Hospitalized after surviving a suicide attempt, someone gave seventeen-year-old Ravi Zacharias a Bible. Never having really looked at one, he started reading. He came upon these words: “Because I live, you also will live.” John 14:19. It changed his suicidal life and then it helped change the lives of millions of others.

My dad had recently died, then soon after I was dealing with cancer, and plenty of financial concerns. I asked God, “Why?” It was such a challenging time. Then I found someone who could answer “why” with Biblical wisdom—Ravi Zacharias.

Ravi spent much of his career answering tough questions from those wondering about a God who didn’t seem to care about evil, destruction, death, and disease. With Biblical accuracy, Ravi answered questions with calm assurance.

But mean-spirited questions, from those who denied God’s existence, never phased Ravi. He never used his keen intellect to demean others. Ravi often said that behind the question, is the questioner. Ravi always responded respectfully. One time a college student asked why God had allowed his mom to die of cancer.
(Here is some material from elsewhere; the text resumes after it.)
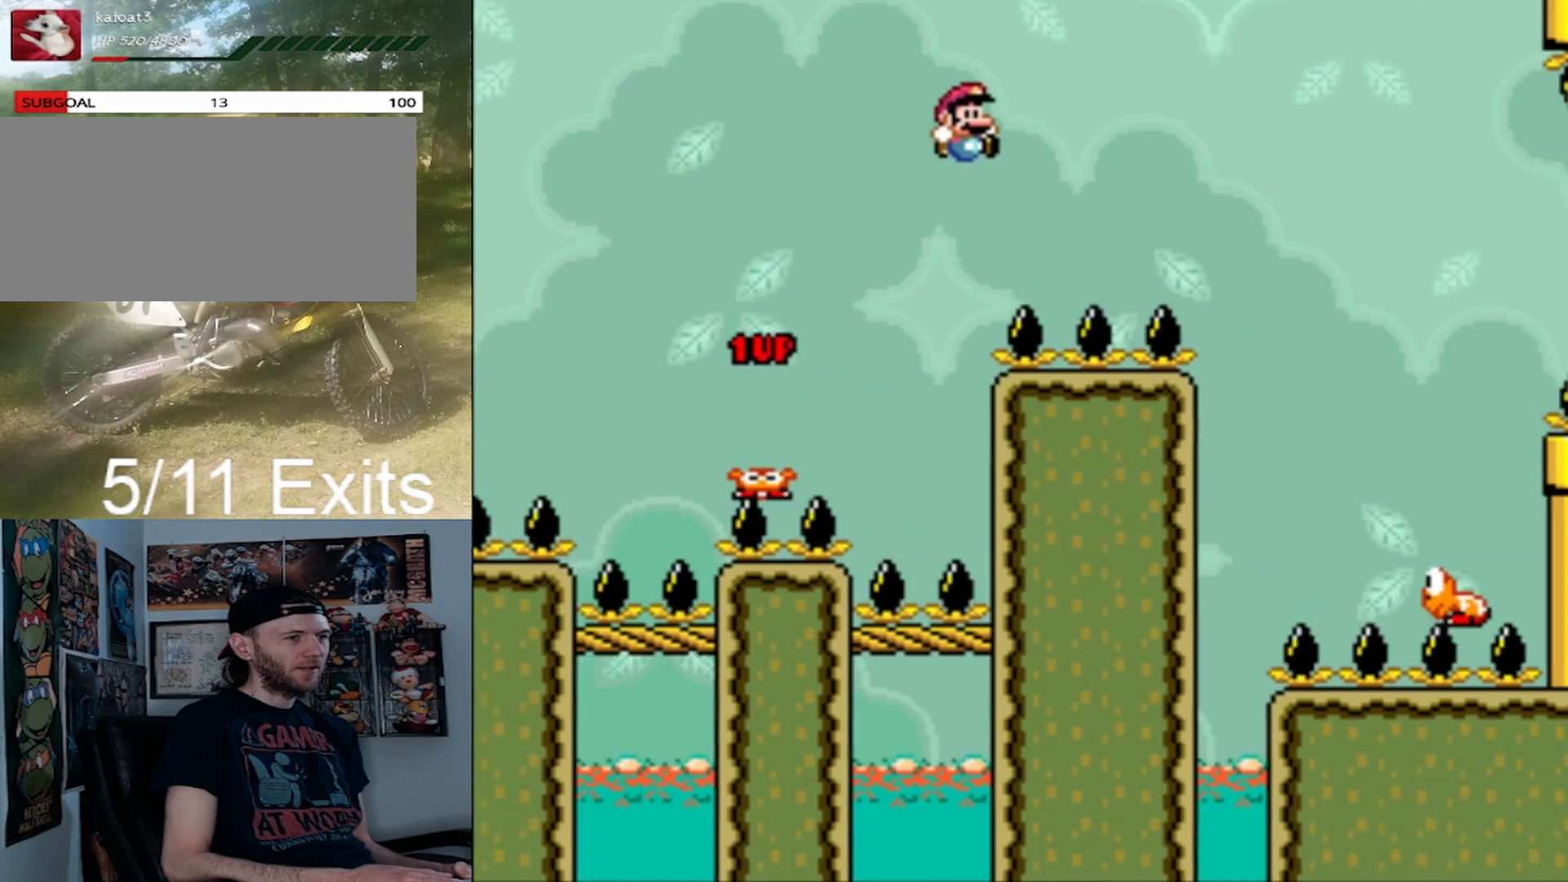
{"buttons": ["B", "Y", "DPAD_LEFT"], "events": [[500, "DPAD_LEFT", "down"], [500, "DPAD_RIGHT", "up"]]}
Ravi sympathetically said that cancer was just one more example of the broken world in which we live and die. And cancer didn’t spare Ravi either—a rare form took his life far too soon.

I will miss him. Ravi had such respect for people. It didn’t matter what they believed. He welcomed discussions. Yet, he never wavered in his own faith in Jesus. “We have a right to believe whatever we want, but not everything we believe is right.”

Perhaps what made Ravi so authentic was his genuine love. In a world with many broken relationships, his view on love was this: “Love is hard work. It is the hardest work I know of, work from which you are never entitled to take a vacation.”

It’s so easy to be caustic in divisive times. What’s hard is to show what Ravi did so often in the heat of a debate—calmness. His well-chosen words never belittled the questioner and it revealed that he cared about them. “Respect for the right of another to be wrong does not mean the wrong is right.” Ravi never wavered in his faith—even if some never understood it.

As we lose great people of faith, it seems the void will never be filled. But Ravi left some final words to encourage us all in our journey, “Beginning well is a momentary thing; finishing well is a lifelong thing.”  Ravi Zacharias finished very well—Heaven’s gain.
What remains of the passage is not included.